First, the ordinary Canadians pay more tax because of the policy. Second, in the good old days, the pre-Halloween days, ordinary Canadians had access to this relatively high flow of income arising from the energy trust sector. Now the government says, no, that ordinary Canadians can no longer go there, ordinary Canadians can no longer participate in this revenue stream that is so important for seniors. However, the people with deep pockets can. If we had enough money to buy an oil field, we could still get those same benefits. Large pension funds can acquire those assets. Large private equity enterprises from the United States can achieve those same income streams, without paying any tax at all. That is unfair.
It was a revenue stream that was available to all Canadians, some with modest incomes, some with less modest incomes, in a democratic way. Ordinary Canadians cannot go there any more. Only the entities with the deep pockets and the big wallets are allowed to go there.
I will now come to the important point about interest deductibility.
This is a very important parallel between these two policies. What the government is doing with the interest deductibility prohibition is it is tilting the playing field in favour of foreign companies and against Canadian companies. Whether we look at Europe, the United States or Japan, all those jurisdictions have equivalent policies. Their companies, when they go abroad, can deduct the interest on debt. Canada's companies can no longer do that. Our companies are weakened relative to companies from the U.S., Europe and Japan.
Why would the Minister of Finance and Prime Minister wish to tilt the playing field in favour of the foreign companies and against the Canadian companies? It is a totally erroneous policy. It is anti-competitive. It is exactly the same as what the government has done with the energy trusts. The U.S. equivalent of energy trusts have the same favourable tax treatment.

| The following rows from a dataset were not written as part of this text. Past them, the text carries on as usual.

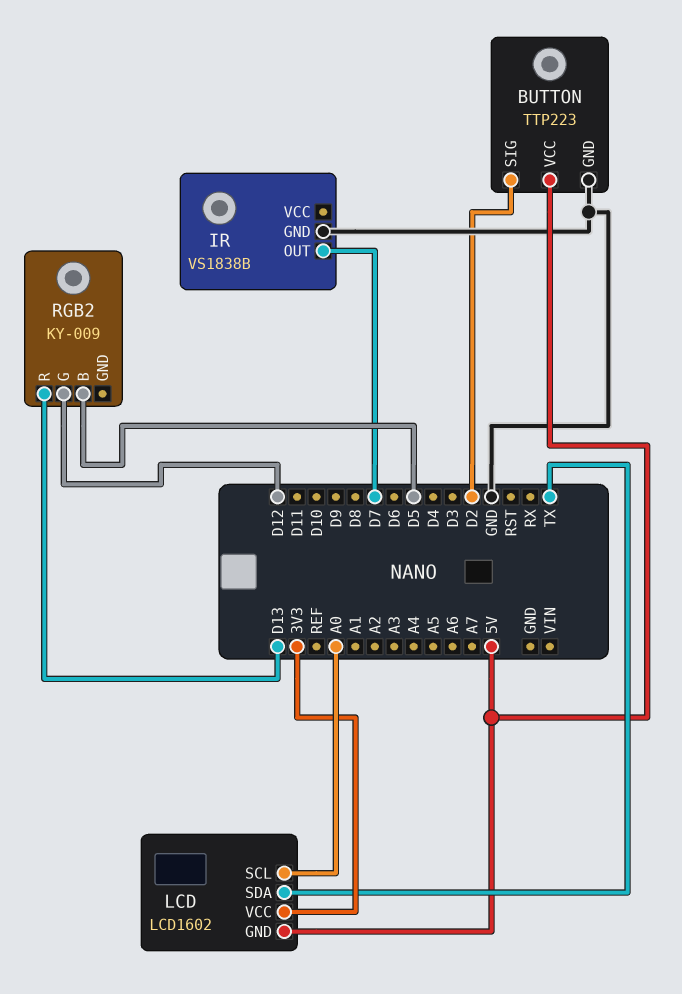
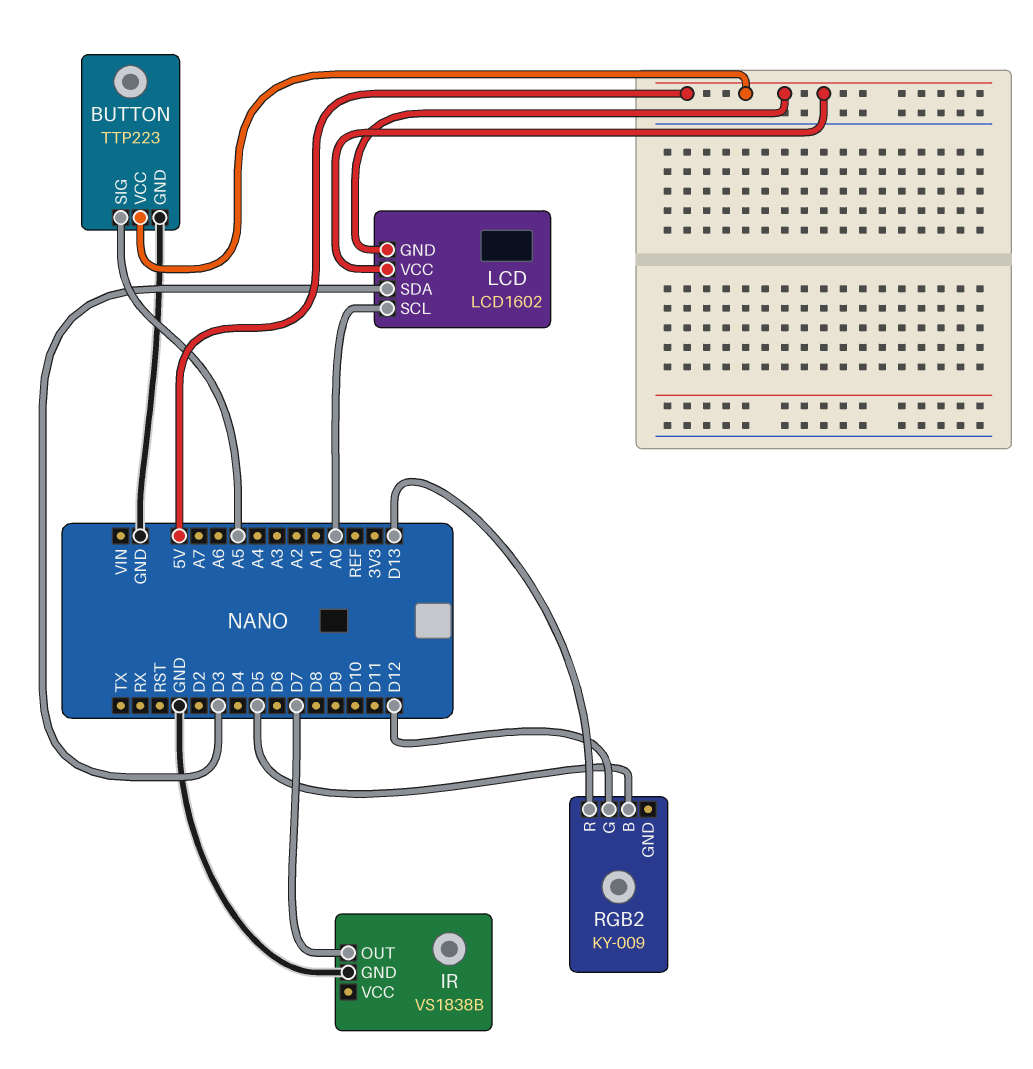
BUTTON pin SIG: D2 -> A5
LCD pin SDA: TX -> D3
LCD pin VCC: 3V3 -> 5V

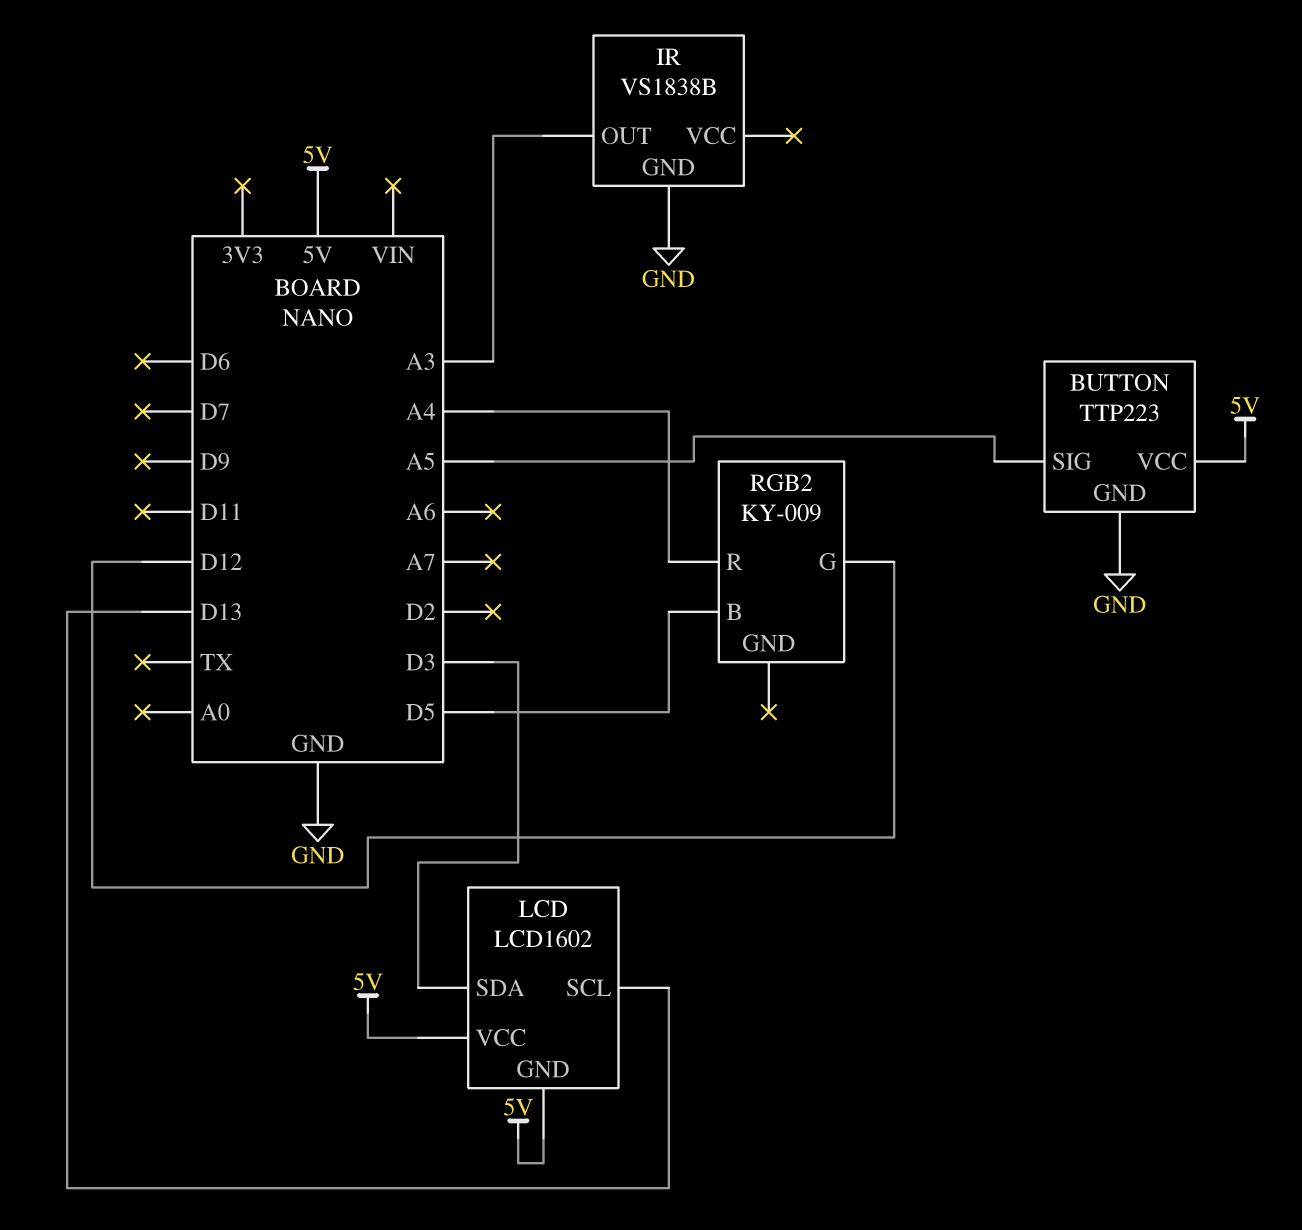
IR pin OUT: D7 -> A3
LCD pin SCL: A0 -> D13
RGB2 pin R: D13 -> A4

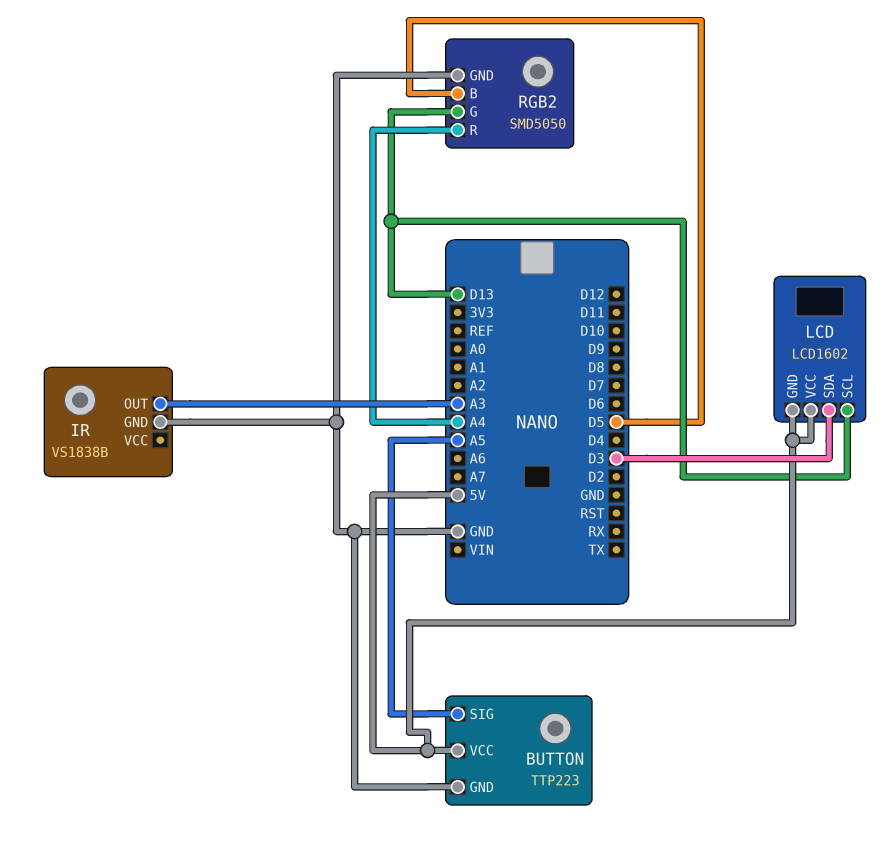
RGB2: KY-009 -> SMD5050
RGB2 pin G: D12 -> D13
RGB2 pin GND: none -> GND

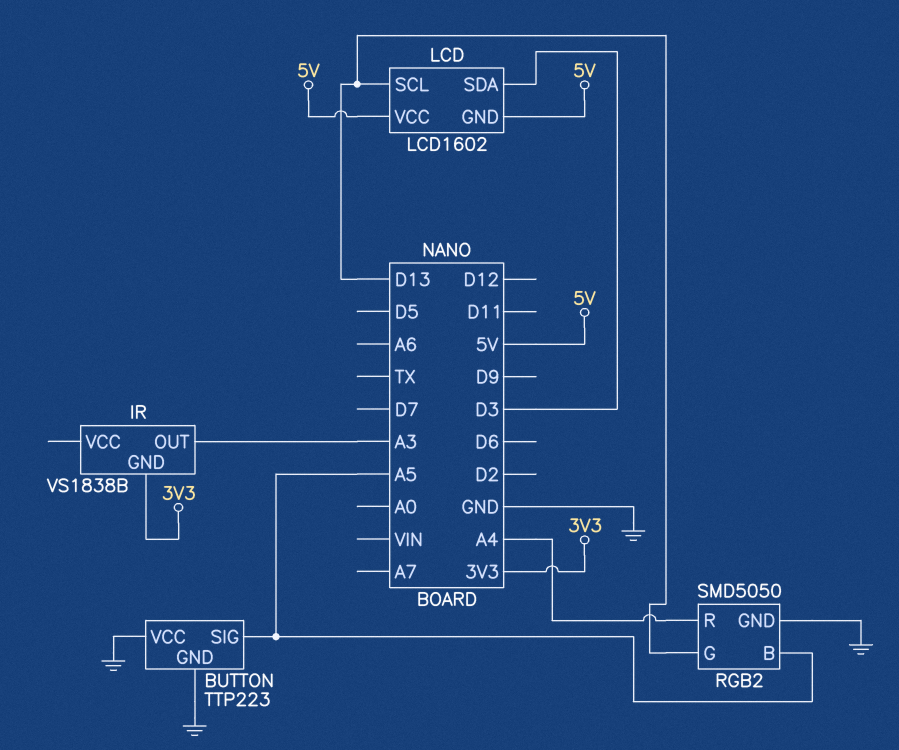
BUTTON pin VCC: 5V -> GND
IR pin GND: GND -> 3V3
RGB2 pin B: D5 -> A5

The government has tilted the playing field in favour of the U.S. companies both for energy trusts and in general. It has moved against Canadian companies. Canadian companies for competitiveness, for jobs, for prosperity need to expand abroad and the government has attacked that ability to the gain of foreign companies.
I do not have to remind the House of that great Progressive Conservative Peter Lougheed. He has spoken out against the dangers of the hollowing out of Canadian companies, a message that the government has totally ignored.